**PROBLEM TO WORK ON**
Counting every line in the entries below where the word "GROUP" occurs, report how many there are. Give only that number.

**DATA SUPPLIED**
※ ※ ※

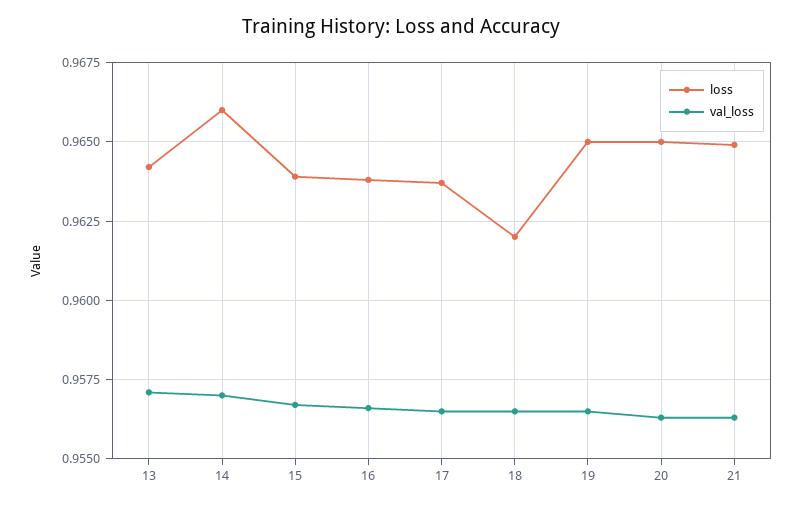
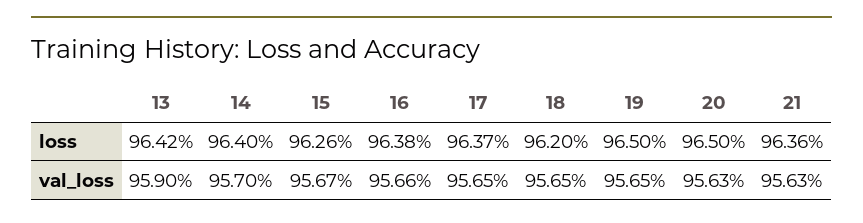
  {
    "loss": {
      "13": 0.9642,
-     "14": 0.966,
+     "14": 0.964,
-     "15": 0.964,
+     "15": 0.9626,
      "16": 0.9638,
      "17": 0.9637,
      "18": 0.962,
      "19": 0.965,
      "20": 0.965,
-     "21": 0.965
+     "21": 0.9636
    },
    "val_loss": {
-     "13": 0.957,
+     "13": 0.959,
      "14": 0.957,
      "15": 0.9567,
      "16": 0.9566,
      "17": 0.9565,
      "18": 0.9565,
      "19": 0.9565,
      "20": 0.9563,
      "21": 0.9563
    }
  }

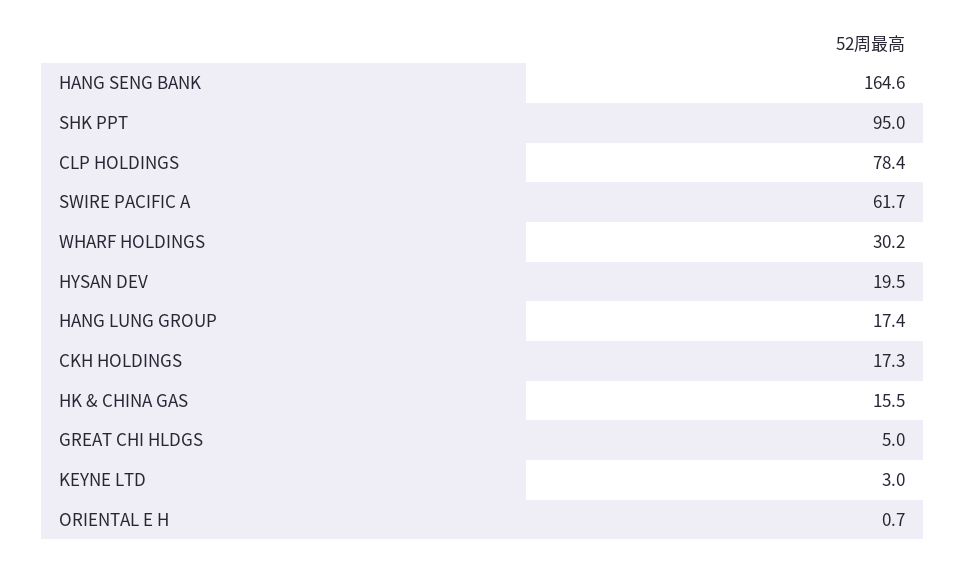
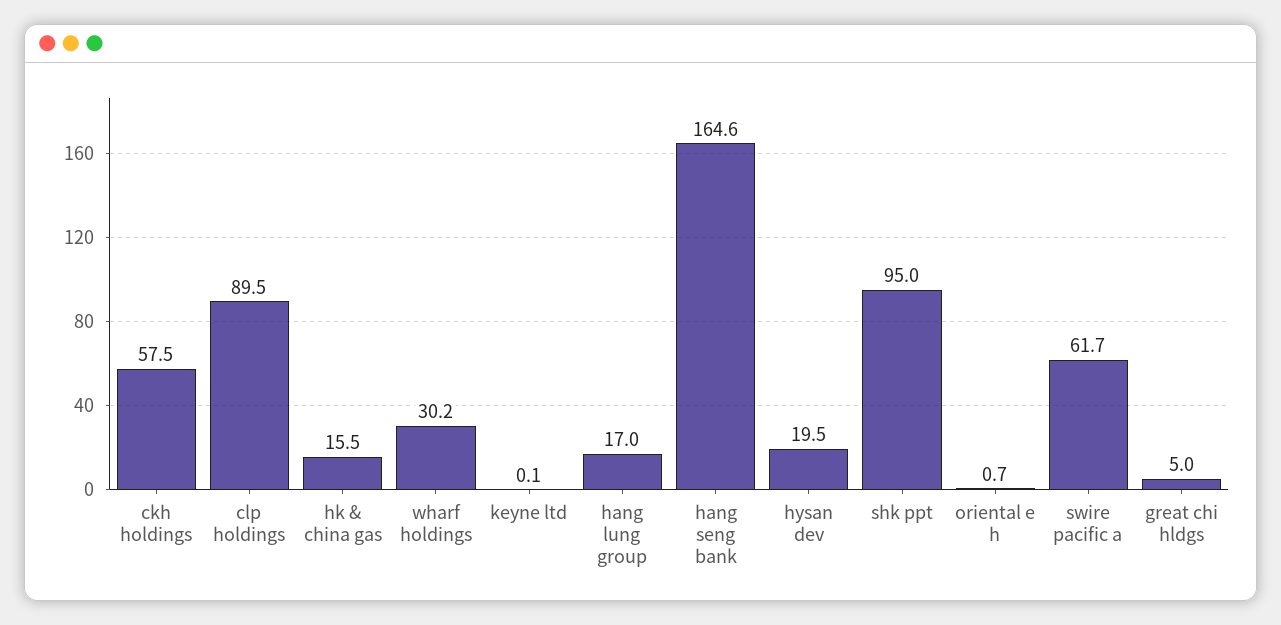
  {
    "HANG SENG BANK": 164.6,
    "SHK PPT": 95,
-   "CLP HOLDINGS": 78.4,
+   "CLP HOLDINGS": 89.5,
    "SWIRE PACIFIC A": 61.7,
    "WHARF HOLDINGS": 30.2,
    "HYSAN DEV": 19.5,
-   "HANG LUNG GROUP": 17.4,
+   "HANG LUNG GROUP": 17,
-   "CKH HOLDINGS": 17.3,
+   "CKH HOLDINGS": 57.5,
    "HK & CHINA GAS": 15.5,
    "GREAT CHI HLDGS": 5,
-   "KEYNE LTD": 3,
+   "KEYNE LTD": 0.1,
    "ORIENTAL E H": 0.7
  }

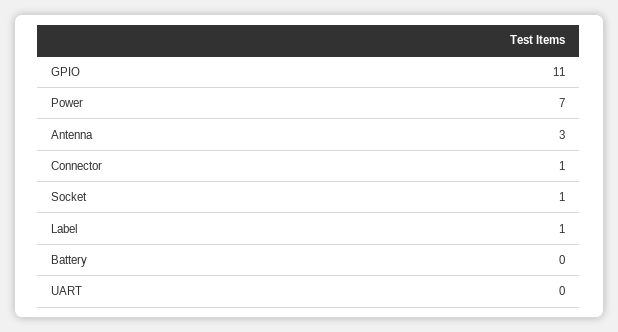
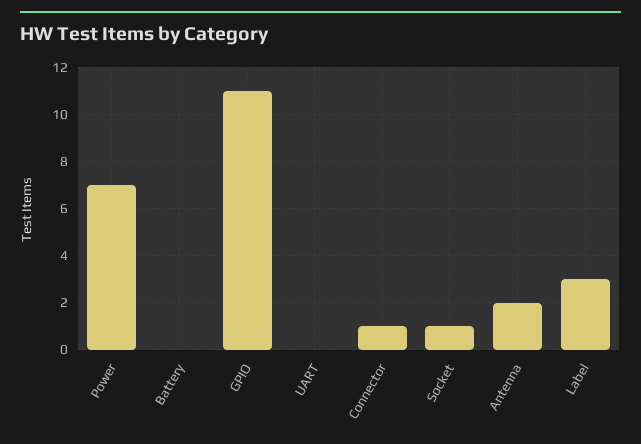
  {
    "GPIO": 11,
    "Power": 7,
-   "Antenna": 3,
+   "Antenna": 2,
    "Connector": 1,
    "Socket": 1,
-   "Label": 1,
+   "Label": 3,
    "Battery": 0,
    "UART": 0
  }

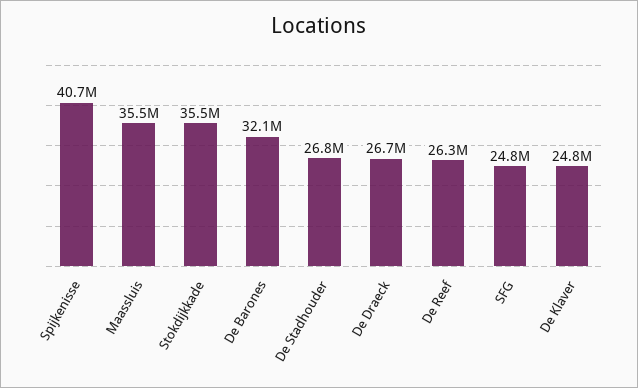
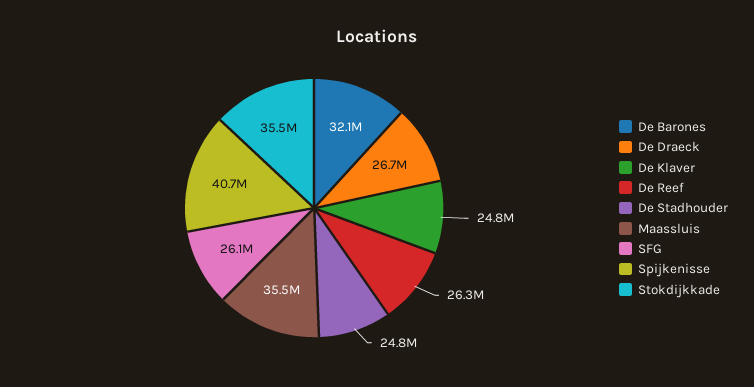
  {
    "Spijkenisse": 40700000,
    "Maassluis": 35500000,
    "Stokdijkkade": 35500000,
    "De Barones": 32100000,
-   "De Stadhouder": 26800000,
+   "De Stadhouder": 24800000,
    "De Draeck": 26700000,
    "De Reef": 26300000,
-   "SFG": 24800000,
+   "SFG": 26100000,
    "De Klaver": 24800000
  }

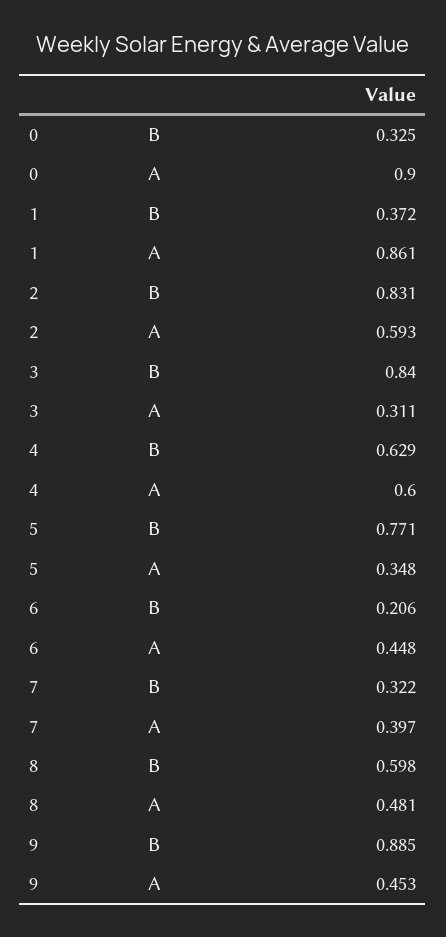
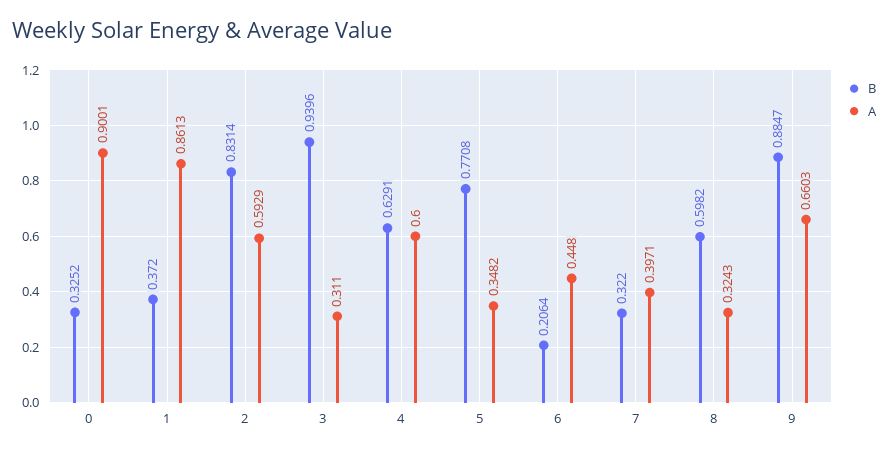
  {
    "B": {
      "0": 0.3252,
      "1": 0.372,
      "2": 0.8314,
-     "3": 0.84,
+     "3": 0.9396,
      "4": 0.6291,
      "5": 0.7708,
      "6": 0.2064,
      "7": 0.322,
      "8": 0.5982,
      "9": 0.8847
    },
    "A": {
      "0": 0.9001,
      "1": 0.8613,
      "2": 0.5929,
      "3": 0.311,
      "4": 0.6,
      "5": 0.3482,
      "6": 0.448,
      "7": 0.3971,
-     "8": 0.481,
+     "8": 0.3243,
-     "9": 0.453
+     "9": 0.6603
    }
  }

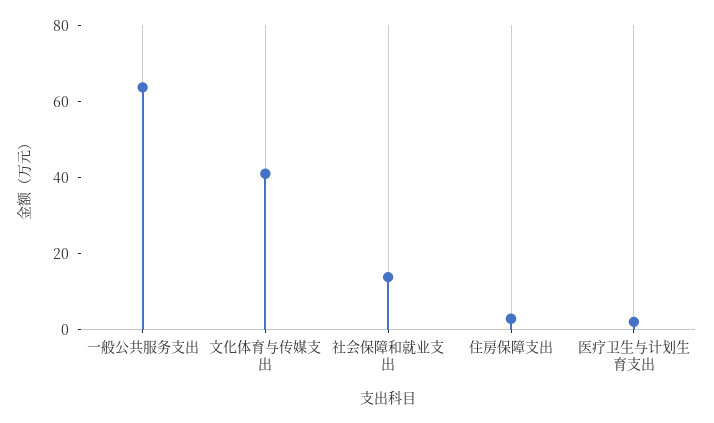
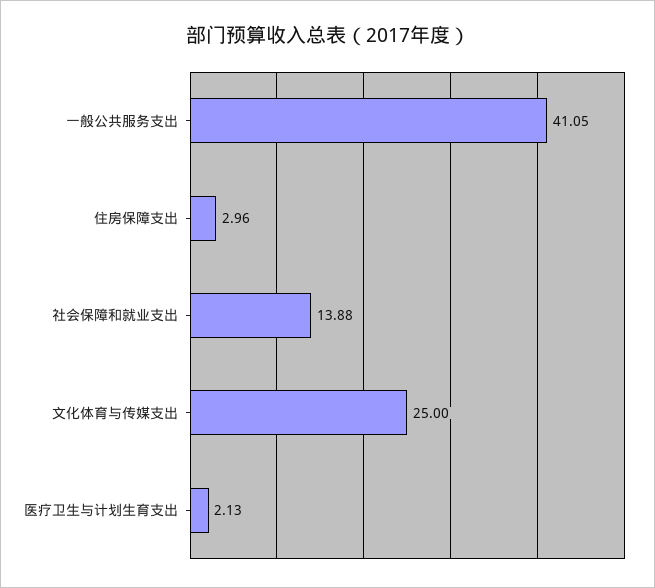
  {
-   "一般公共服务支出": 65,
+   "一般公共服务支出": 41.05,
-   "文化体育与传媒支出": 40,
+   "文化体育与传媒支出": 25,
    "社会保障和就业支出": 13.88,
    "住房保障支出": 2.96,
    "医疗卫生与计划生育支出": 2.13
  }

※ ※ ※

**RESPONSE FOR THIS EXERCISE**
2